TASK DETAILS
Can you format the part of the records that opens with the line containing "order: Hymenoptera" and closes with the line containing "genus: Acrobasis" as a numbered list, dropping any blank lines and leaving out the pictures?

--- BEGIN ---

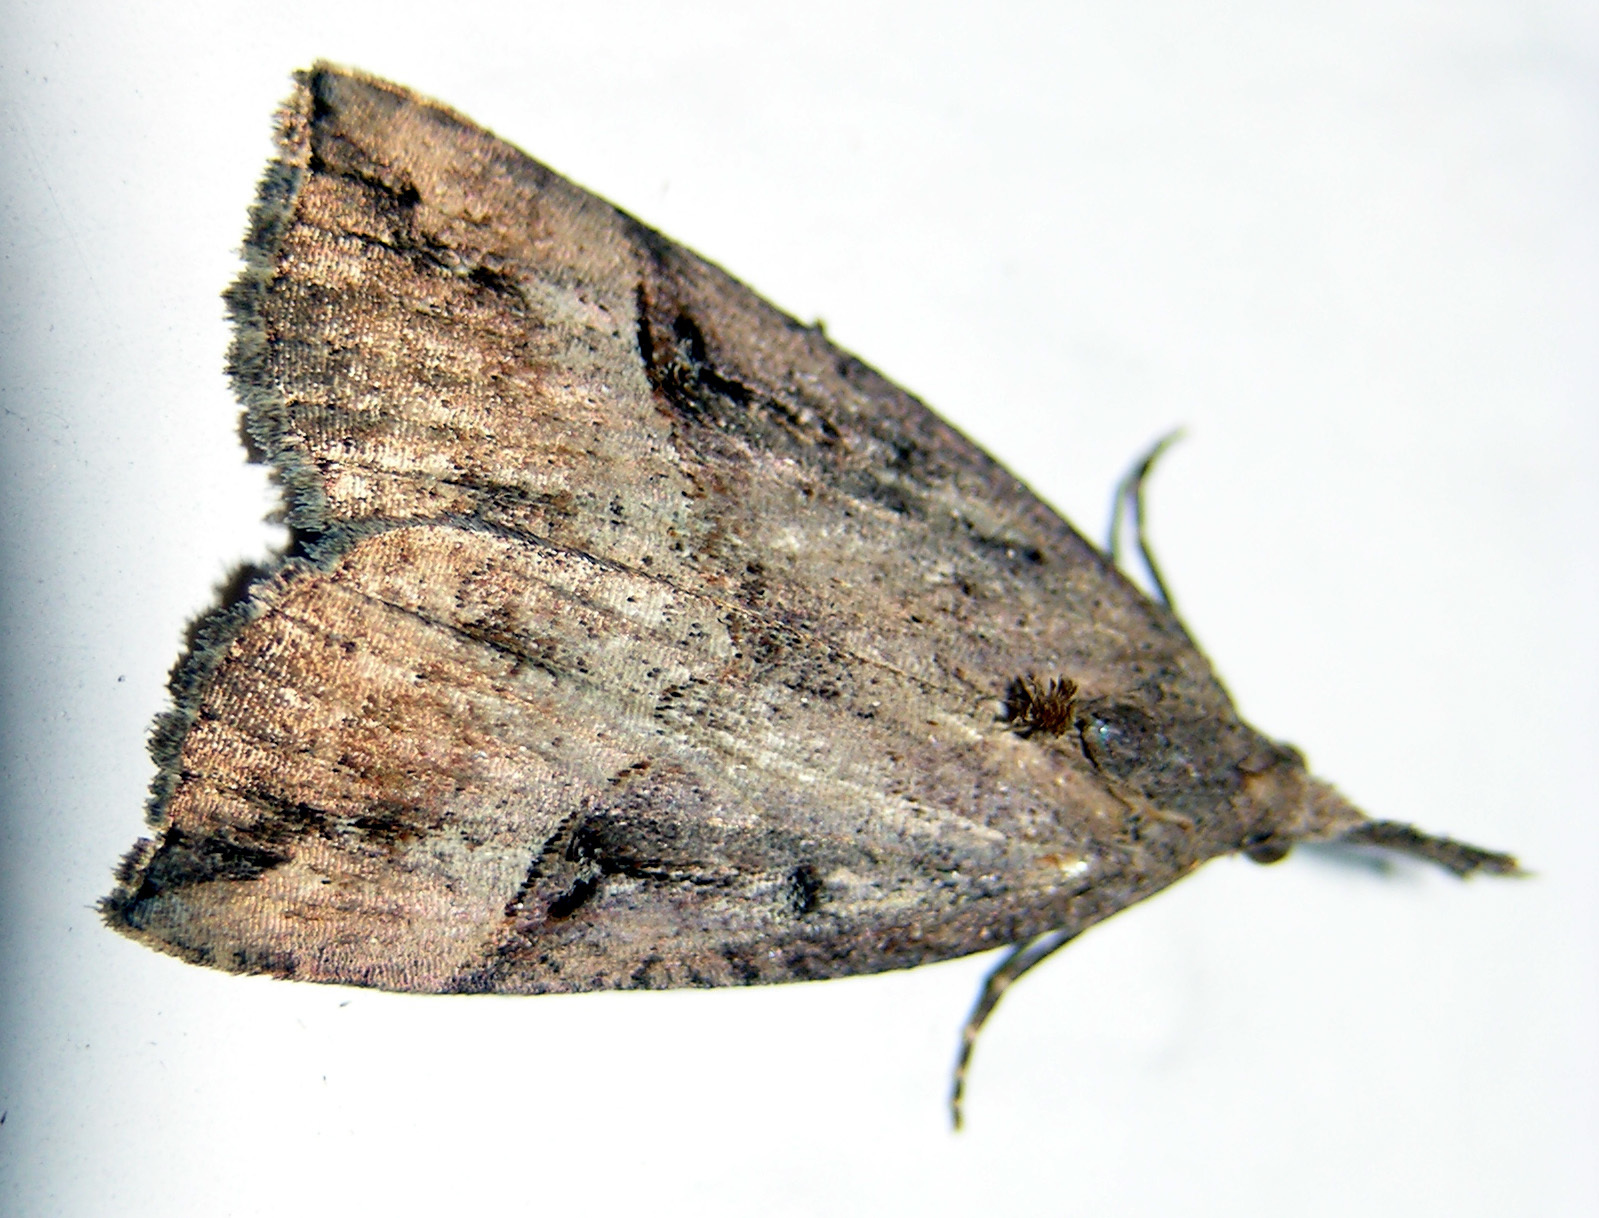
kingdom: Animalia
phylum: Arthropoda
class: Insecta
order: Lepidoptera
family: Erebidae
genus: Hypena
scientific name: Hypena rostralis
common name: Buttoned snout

--- END ---
--- BEGIN ---

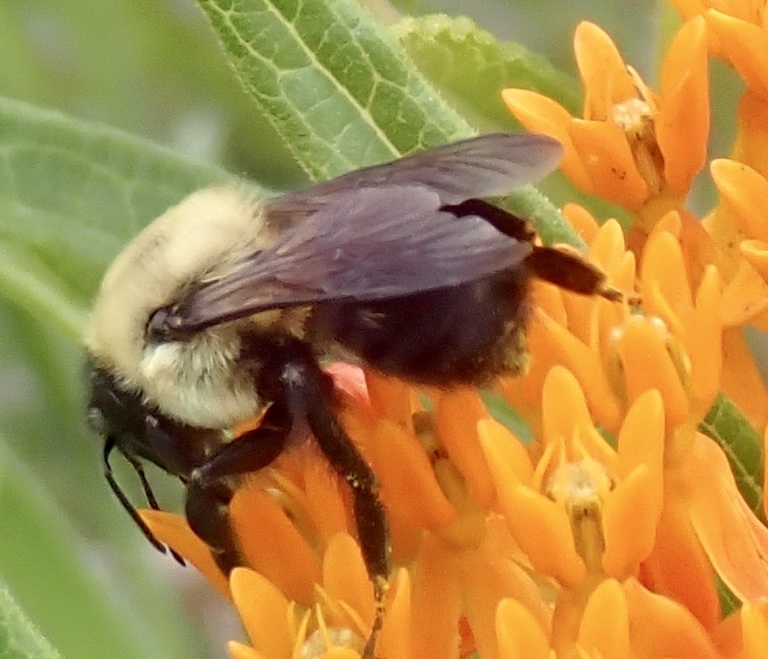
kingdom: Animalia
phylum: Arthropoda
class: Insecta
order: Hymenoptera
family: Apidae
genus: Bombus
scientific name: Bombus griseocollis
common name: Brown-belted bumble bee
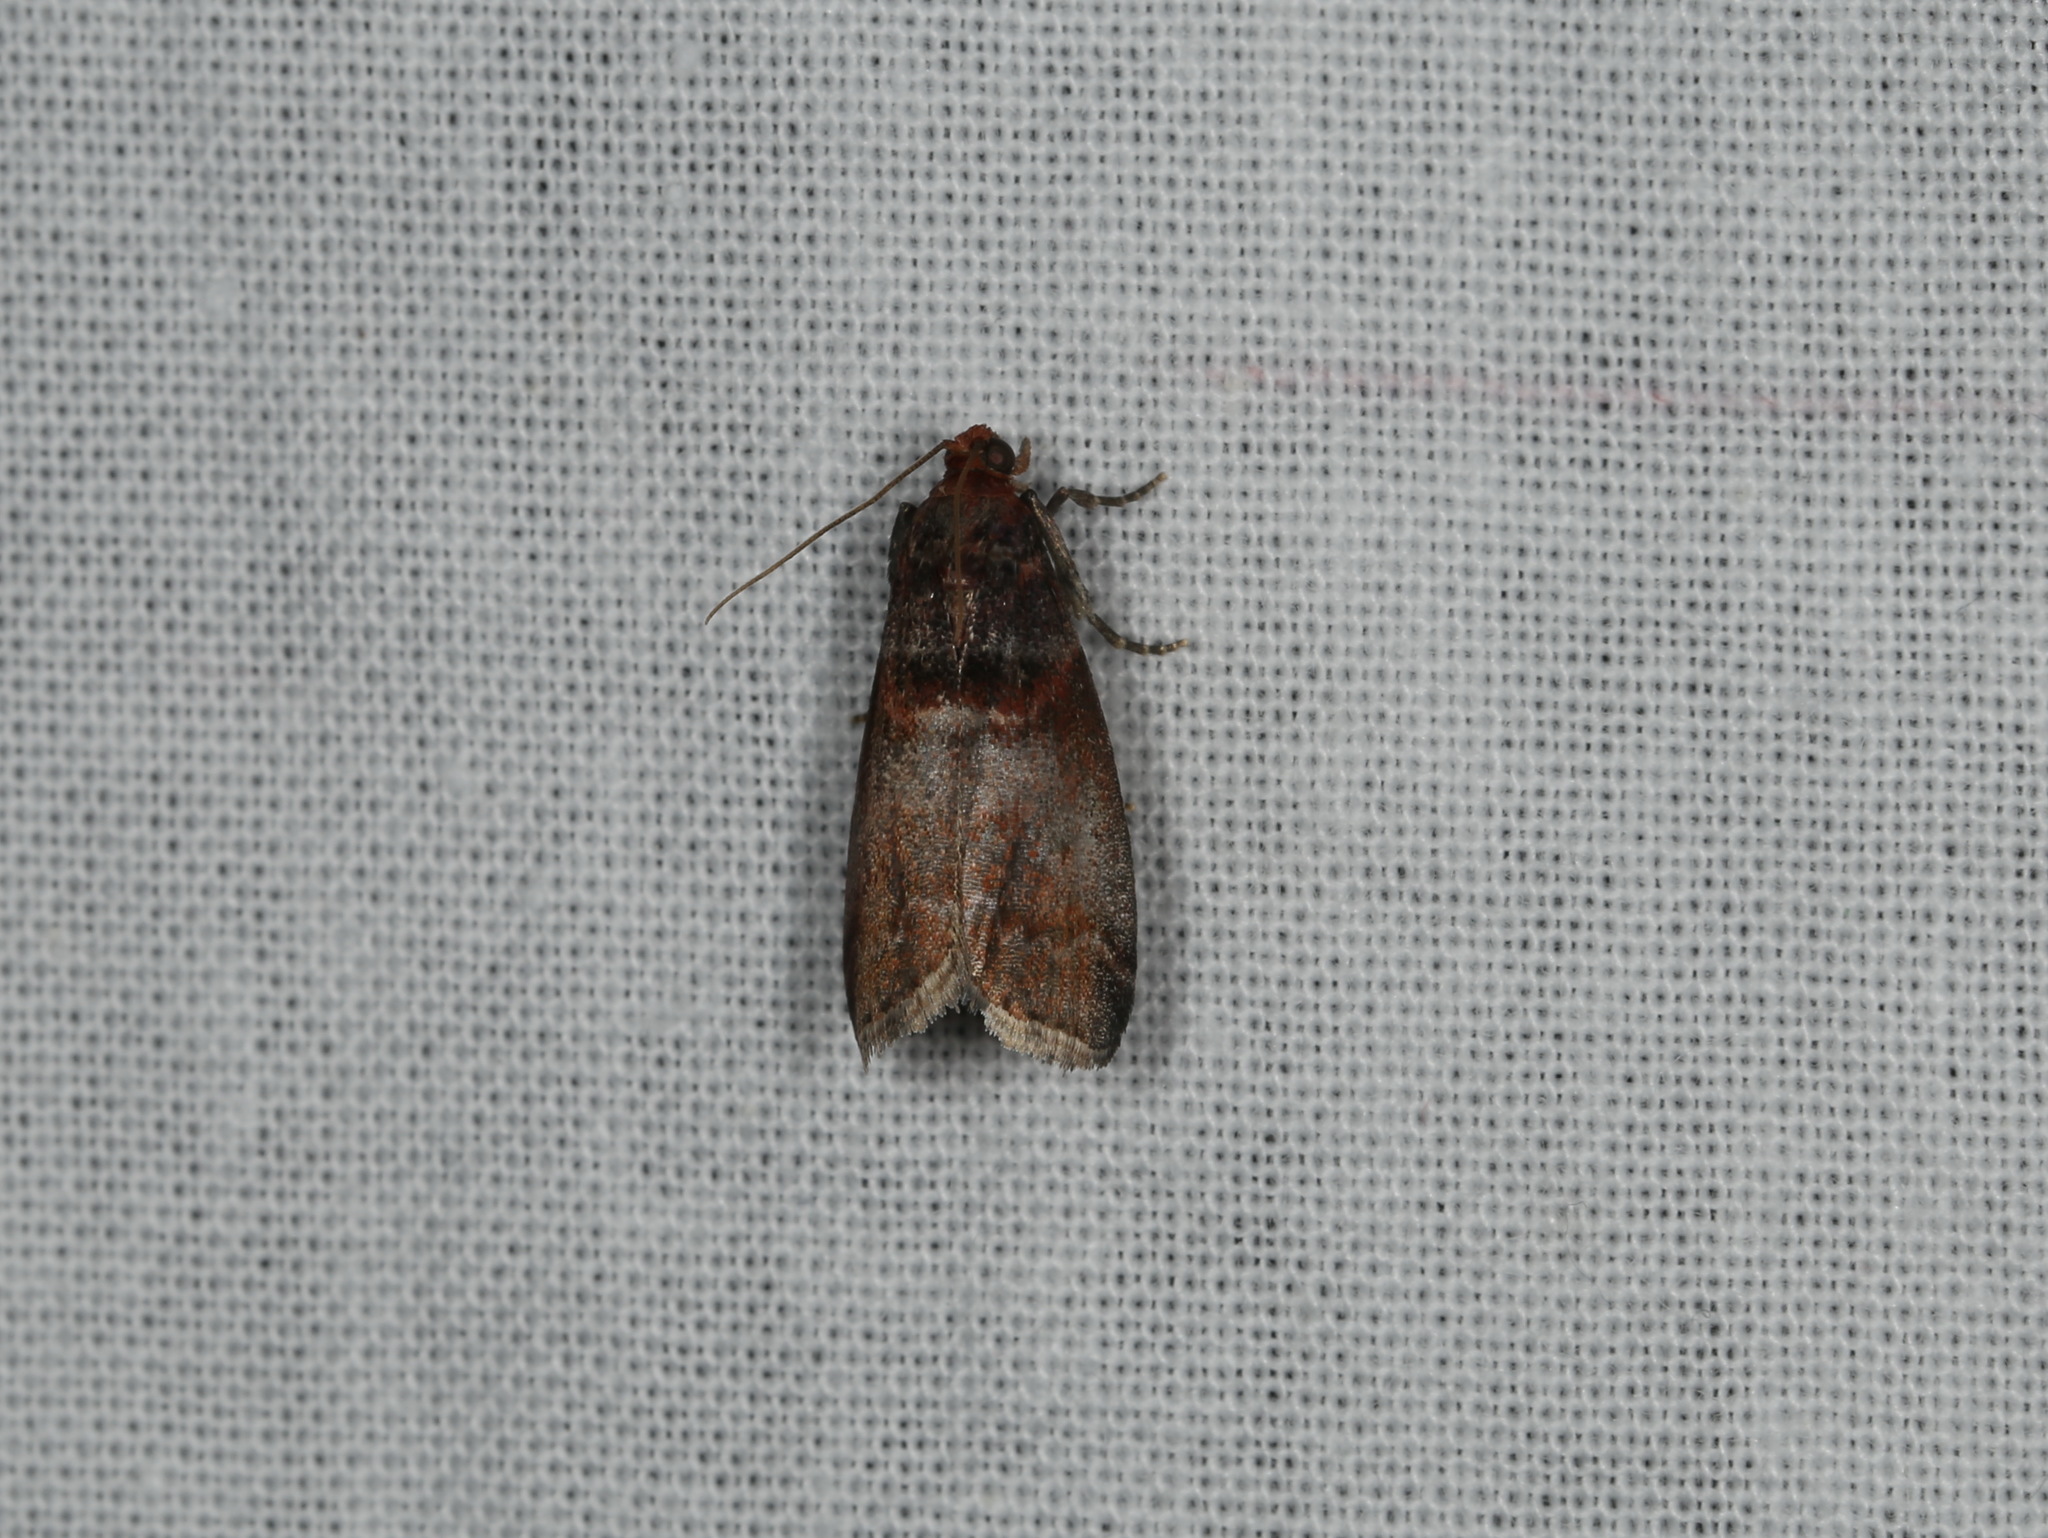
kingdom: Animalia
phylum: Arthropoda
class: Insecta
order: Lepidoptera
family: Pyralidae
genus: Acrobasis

--- END ---

REPLY TO THE EXERCISE
1. order: Hymenoptera
2. family: Apidae
3. genus: Bombus
4. scientific name: Bombus griseocollis
5. common name: Brown-belted bumble bee
6. kingdom: Animalia
7. phylum: Arthropoda
8. class: Insecta
9. order: Lepidoptera
10. family: Pyralidae
11. genus: Acrobasis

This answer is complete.